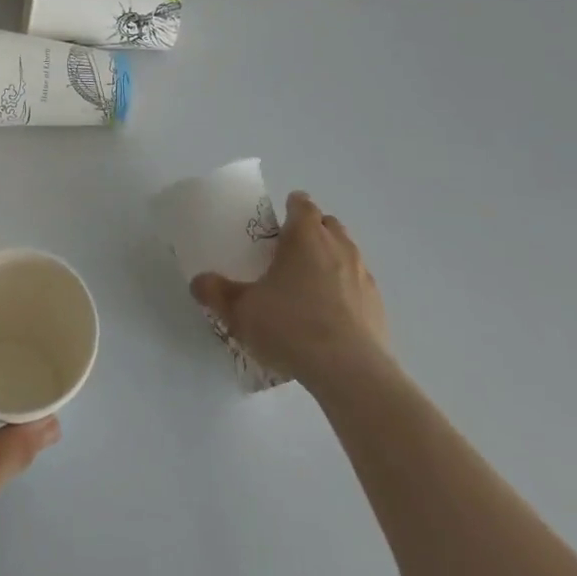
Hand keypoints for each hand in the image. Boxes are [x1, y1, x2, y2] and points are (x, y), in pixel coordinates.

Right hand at [191, 191, 388, 386]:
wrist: (351, 372)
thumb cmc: (291, 326)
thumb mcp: (241, 311)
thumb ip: (216, 293)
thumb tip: (198, 282)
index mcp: (305, 235)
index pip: (301, 203)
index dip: (290, 209)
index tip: (277, 226)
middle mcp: (338, 246)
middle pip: (327, 224)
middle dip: (312, 232)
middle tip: (290, 255)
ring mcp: (363, 275)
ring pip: (347, 253)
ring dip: (331, 261)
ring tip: (310, 288)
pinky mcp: (378, 306)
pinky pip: (359, 286)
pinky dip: (346, 292)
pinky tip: (331, 319)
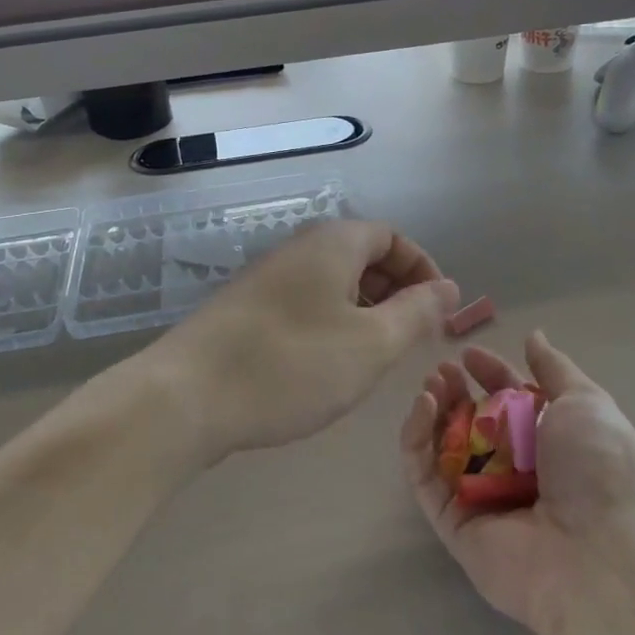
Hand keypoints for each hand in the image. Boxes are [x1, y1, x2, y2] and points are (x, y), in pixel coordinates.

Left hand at [155, 220, 458, 464]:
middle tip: (411, 339)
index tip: (439, 312)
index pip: (391, 237)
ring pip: (332, 284)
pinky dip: (330, 325)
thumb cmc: (292, 365)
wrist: (186, 398)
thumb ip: (417, 313)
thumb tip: (449, 287)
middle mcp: (298, 249)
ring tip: (374, 357)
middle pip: (361, 256)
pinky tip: (327, 366)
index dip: (423, 270)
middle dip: (396, 292)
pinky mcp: (245, 310)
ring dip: (363, 312)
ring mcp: (266, 279)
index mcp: (332, 243)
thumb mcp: (371, 343)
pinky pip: (304, 304)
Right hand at [401, 332, 634, 634]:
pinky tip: (423, 407)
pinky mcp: (454, 524)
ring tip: (430, 384)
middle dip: (456, 392)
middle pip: (473, 424)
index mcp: (549, 444)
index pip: (509, 402)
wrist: (599, 556)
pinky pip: (426, 478)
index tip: (468, 354)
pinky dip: (417, 441)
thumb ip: (555, 369)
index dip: (489, 375)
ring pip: (444, 448)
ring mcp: (483, 499)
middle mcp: (515, 471)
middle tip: (442, 370)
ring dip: (433, 412)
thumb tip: (534, 336)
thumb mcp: (586, 403)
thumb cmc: (598, 468)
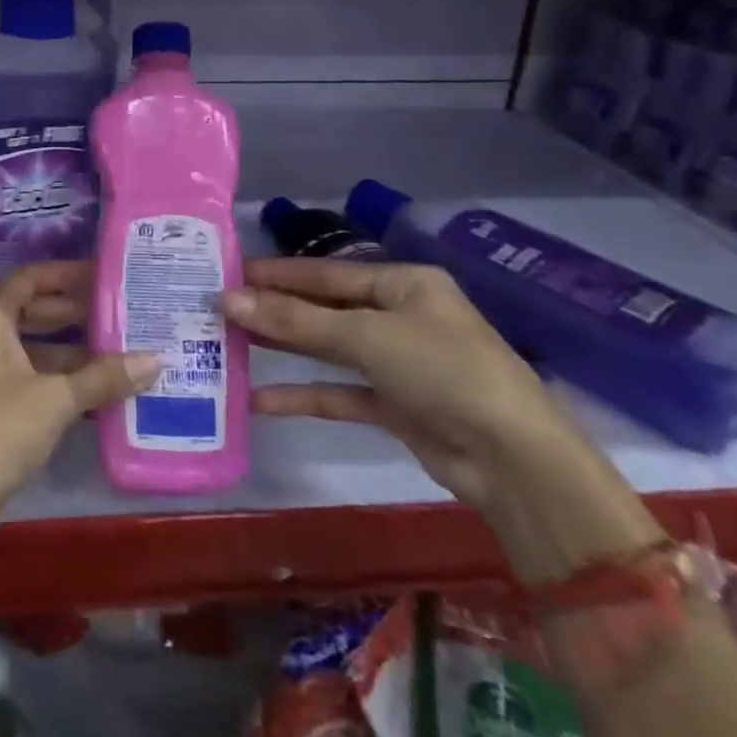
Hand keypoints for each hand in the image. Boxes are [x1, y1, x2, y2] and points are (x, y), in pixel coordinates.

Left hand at [0, 262, 159, 549]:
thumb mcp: (55, 398)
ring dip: (76, 353)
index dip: (66, 274)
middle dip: (77, 313)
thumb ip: (104, 377)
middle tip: (124, 312)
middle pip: (34, 313)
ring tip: (126, 351)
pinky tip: (105, 392)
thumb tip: (156, 360)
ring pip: (37, 351)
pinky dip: (65, 383)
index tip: (105, 274)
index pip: (30, 279)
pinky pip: (35, 381)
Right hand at [218, 258, 582, 511]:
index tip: (230, 272)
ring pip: (328, 349)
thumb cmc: (444, 370)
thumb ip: (295, 321)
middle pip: (325, 309)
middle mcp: (400, 317)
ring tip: (229, 343)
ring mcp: (398, 363)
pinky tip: (259, 401)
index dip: (278, 273)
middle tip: (220, 308)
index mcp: (404, 284)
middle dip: (275, 310)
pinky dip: (304, 396)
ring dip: (284, 349)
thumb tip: (228, 300)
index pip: (327, 273)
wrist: (517, 464)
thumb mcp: (366, 337)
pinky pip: (340, 393)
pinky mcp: (396, 407)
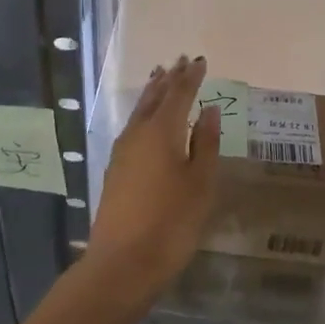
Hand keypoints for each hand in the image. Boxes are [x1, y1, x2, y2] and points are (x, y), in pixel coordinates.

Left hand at [85, 55, 220, 303]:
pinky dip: (145, 112)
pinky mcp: (115, 168)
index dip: (191, 77)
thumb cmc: (171, 222)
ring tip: (162, 77)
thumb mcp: (200, 184)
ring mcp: (122, 150)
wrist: (122, 263)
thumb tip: (209, 110)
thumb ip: (206, 143)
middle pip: (155, 97)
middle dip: (170, 78)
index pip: (179, 93)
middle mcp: (138, 133)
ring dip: (154, 92)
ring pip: (140, 110)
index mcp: (162, 130)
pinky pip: (133, 125)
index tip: (200, 61)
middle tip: (180, 61)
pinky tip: (148, 118)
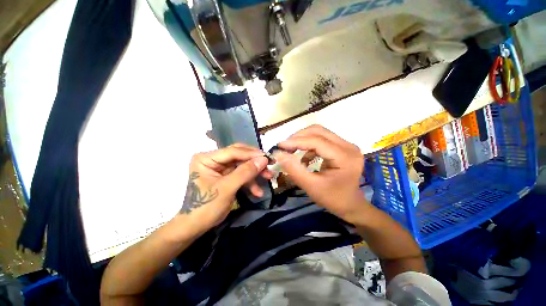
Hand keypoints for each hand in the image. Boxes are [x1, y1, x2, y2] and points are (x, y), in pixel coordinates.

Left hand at [178, 144, 269, 233]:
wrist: (195, 227)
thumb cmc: (206, 206)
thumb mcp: (227, 188)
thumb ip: (245, 172)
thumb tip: (263, 159)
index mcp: (207, 158)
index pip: (233, 151)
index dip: (252, 154)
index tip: (268, 158)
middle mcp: (214, 159)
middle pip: (240, 155)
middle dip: (255, 162)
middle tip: (270, 165)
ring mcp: (221, 168)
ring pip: (243, 165)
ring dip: (255, 173)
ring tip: (268, 177)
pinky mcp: (226, 176)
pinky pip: (242, 175)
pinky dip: (250, 182)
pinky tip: (257, 192)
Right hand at [274, 125, 366, 222]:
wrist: (350, 205)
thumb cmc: (332, 198)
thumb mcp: (311, 186)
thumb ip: (293, 169)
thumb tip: (278, 154)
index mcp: (344, 157)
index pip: (317, 141)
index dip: (296, 141)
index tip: (280, 145)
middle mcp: (348, 146)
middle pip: (319, 131)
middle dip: (299, 137)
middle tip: (285, 147)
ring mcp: (347, 145)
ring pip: (320, 133)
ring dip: (303, 139)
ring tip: (292, 150)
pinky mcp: (343, 147)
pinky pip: (323, 139)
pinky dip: (309, 145)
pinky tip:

# Prompt
Display each line of the data where "Right" occurs.

# Answer for this exercise
Right hand at [191, 191, 388, 386]:
Right hand at [401, 332, 634, 634]:
Right hand at [218, 258, 582, 511]:
Right hand at [274, 125, 366, 222]:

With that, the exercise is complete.